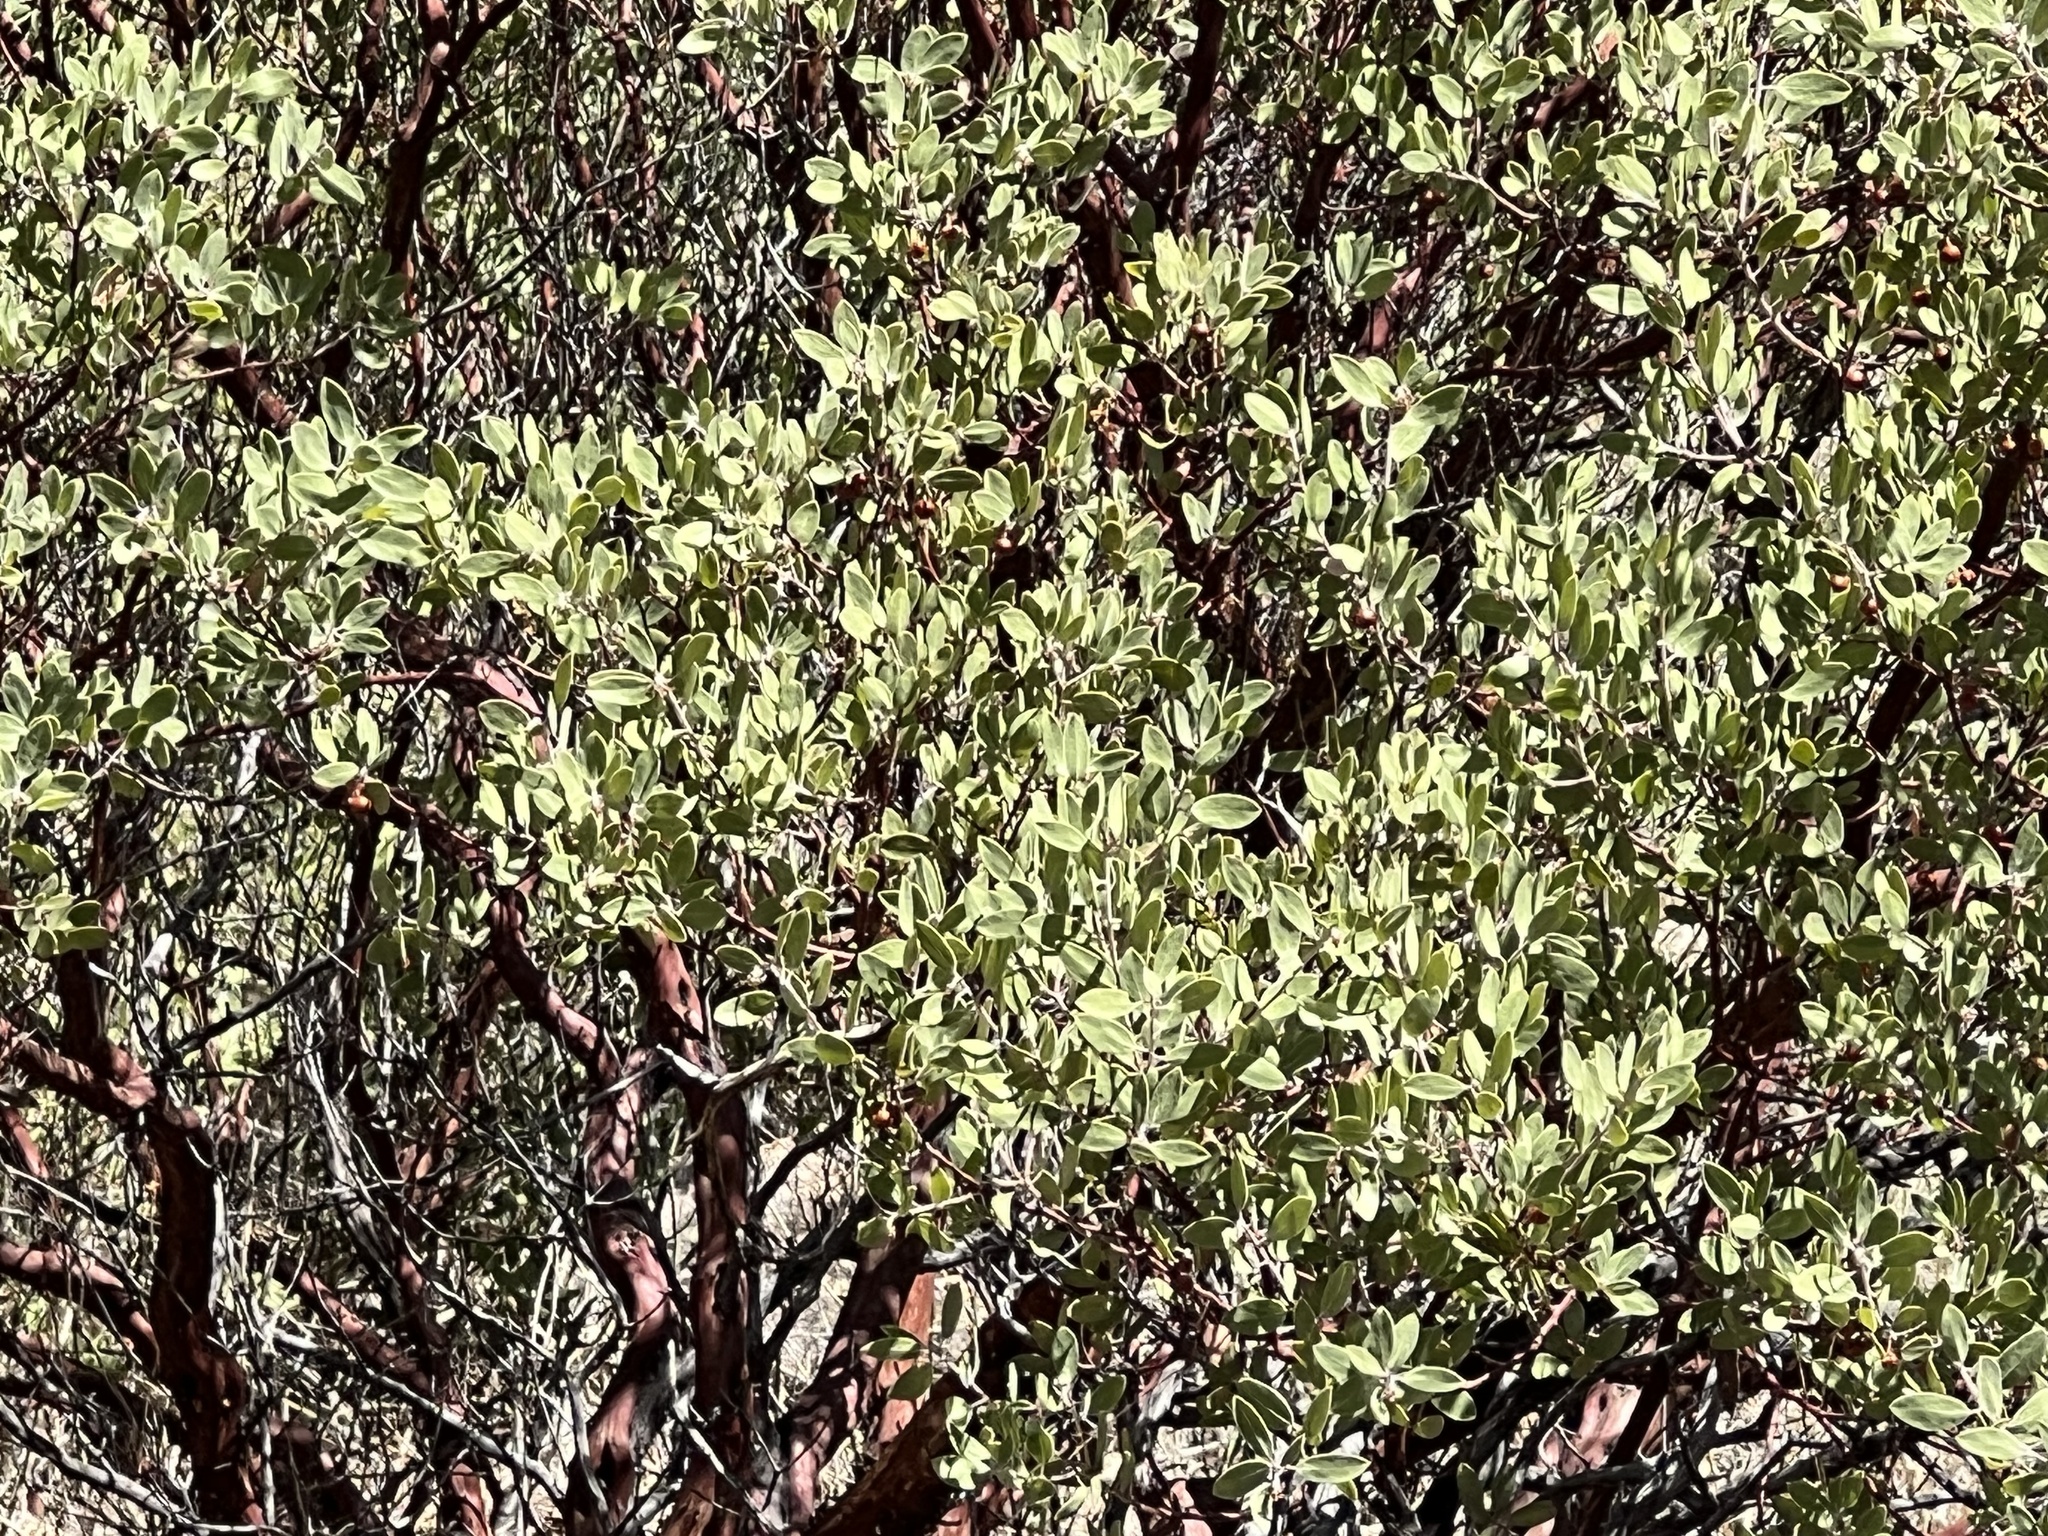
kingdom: Plantae
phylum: Tracheophyta
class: Magnoliopsida
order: Ericales
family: Ericaceae
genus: Arctostaphylos
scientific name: Arctostaphylos pungens
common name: Mexican manzanita
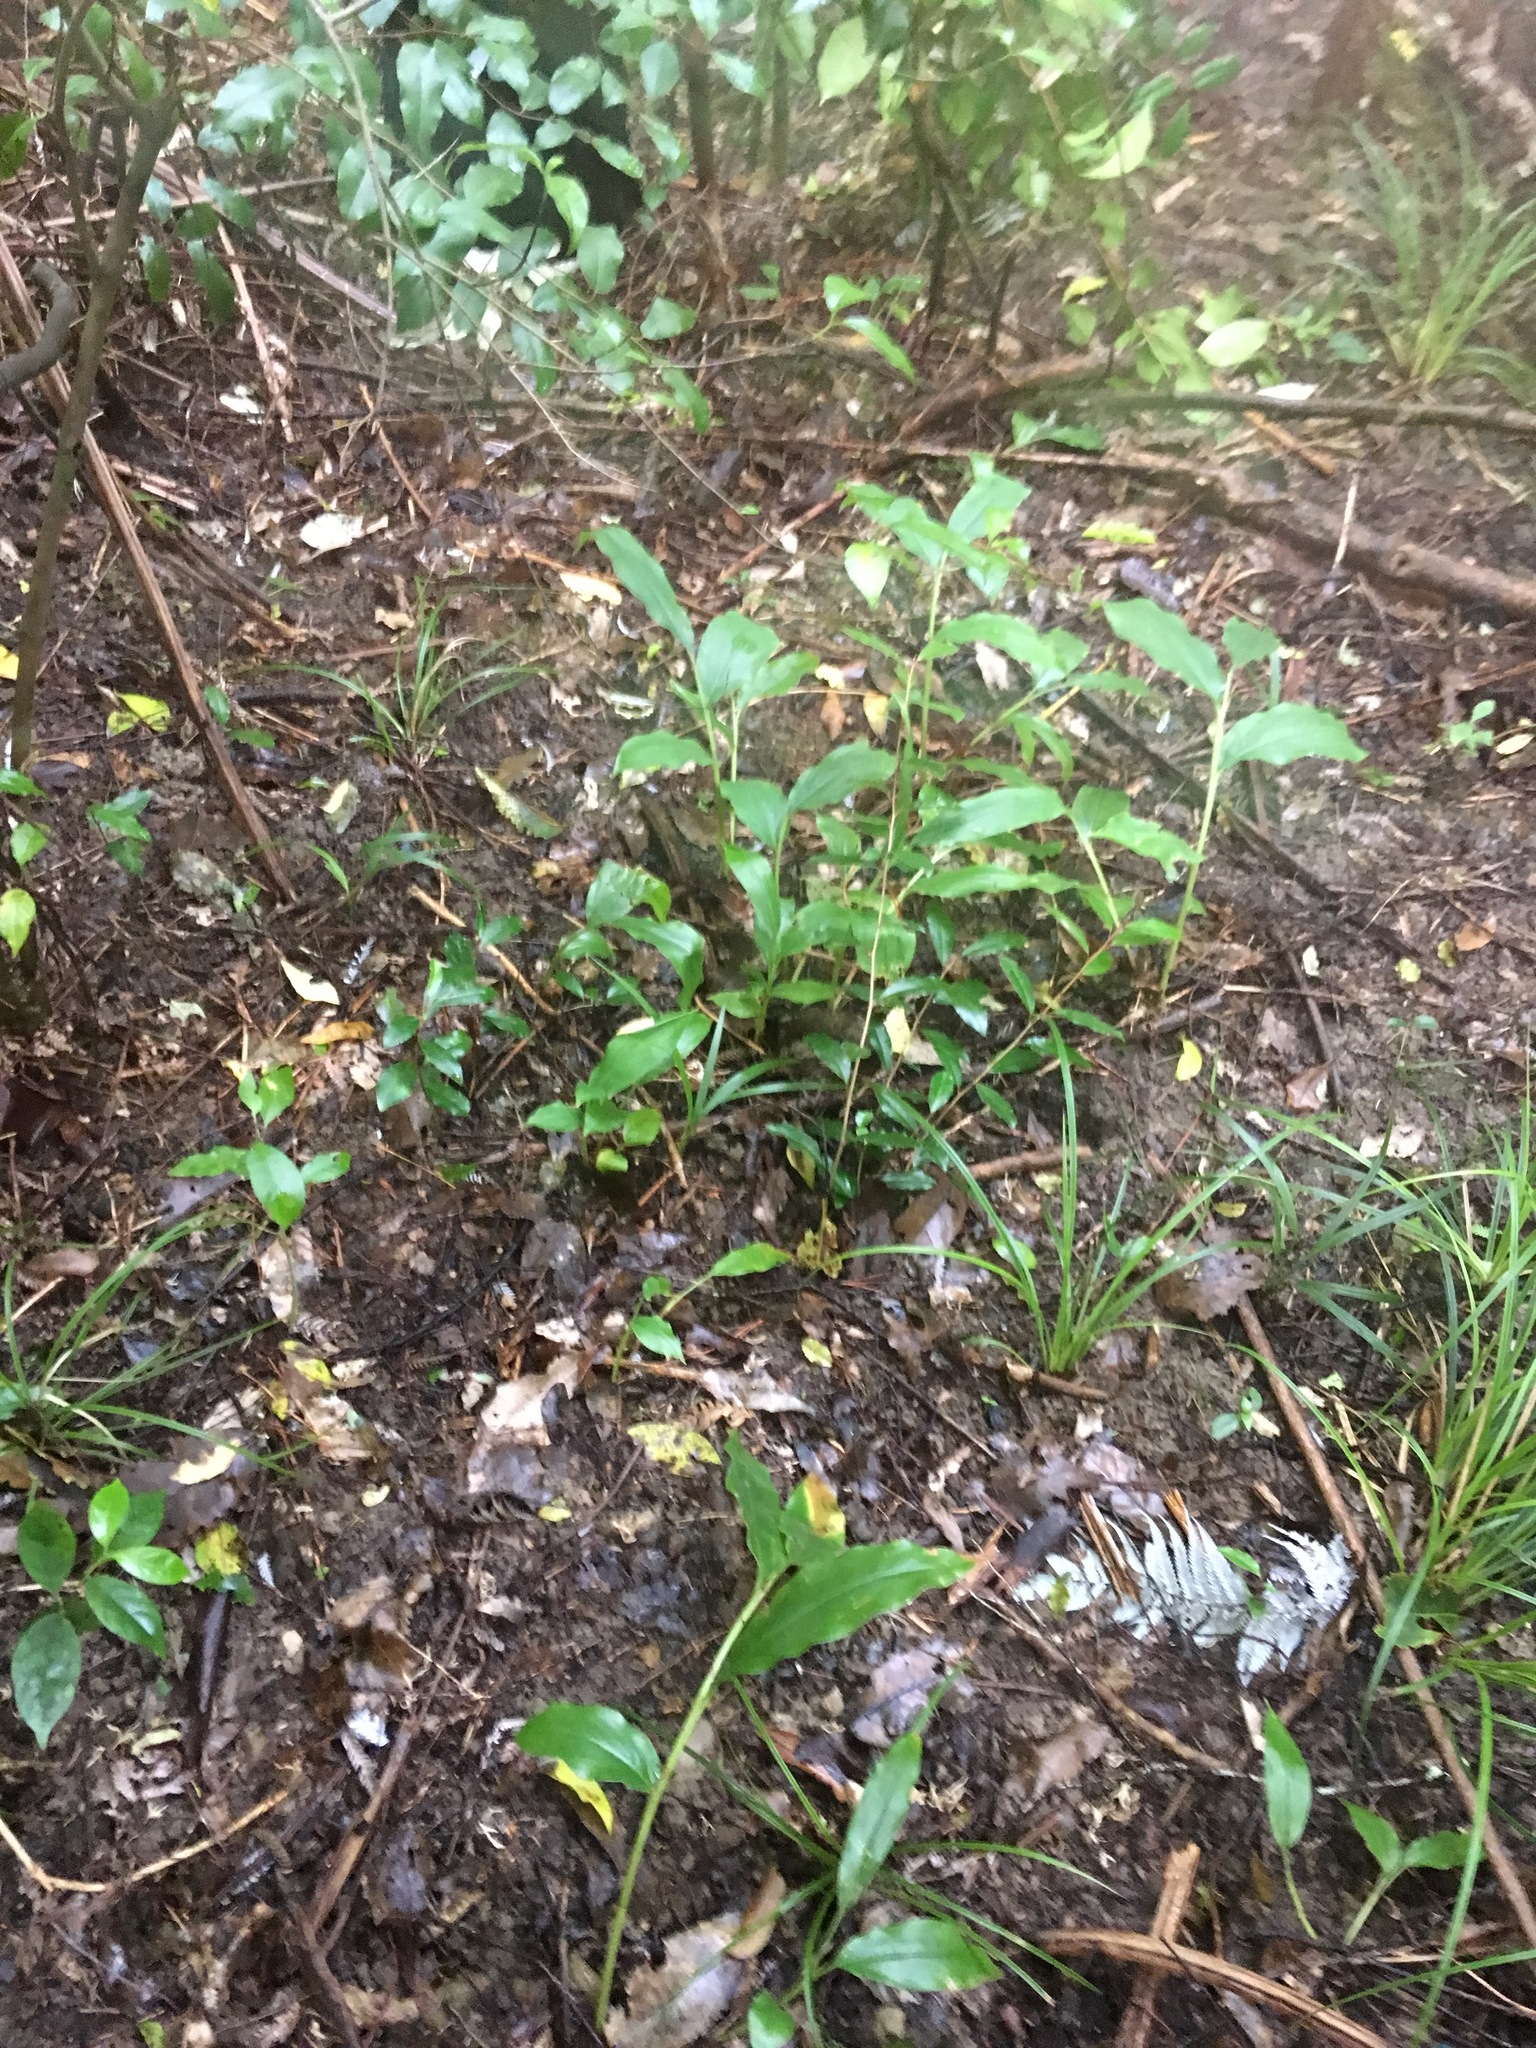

* _What is asked_:
Rewrite every line of text from the records above word for word, leaving the pictures out.

* _The completed task_:
kingdom: Plantae
phylum: Tracheophyta
class: Magnoliopsida
order: Ericales
family: Ericaceae
genus: Arctostaphylos
scientific name: Arctostaphylos pungens
common name: Mexican manzanita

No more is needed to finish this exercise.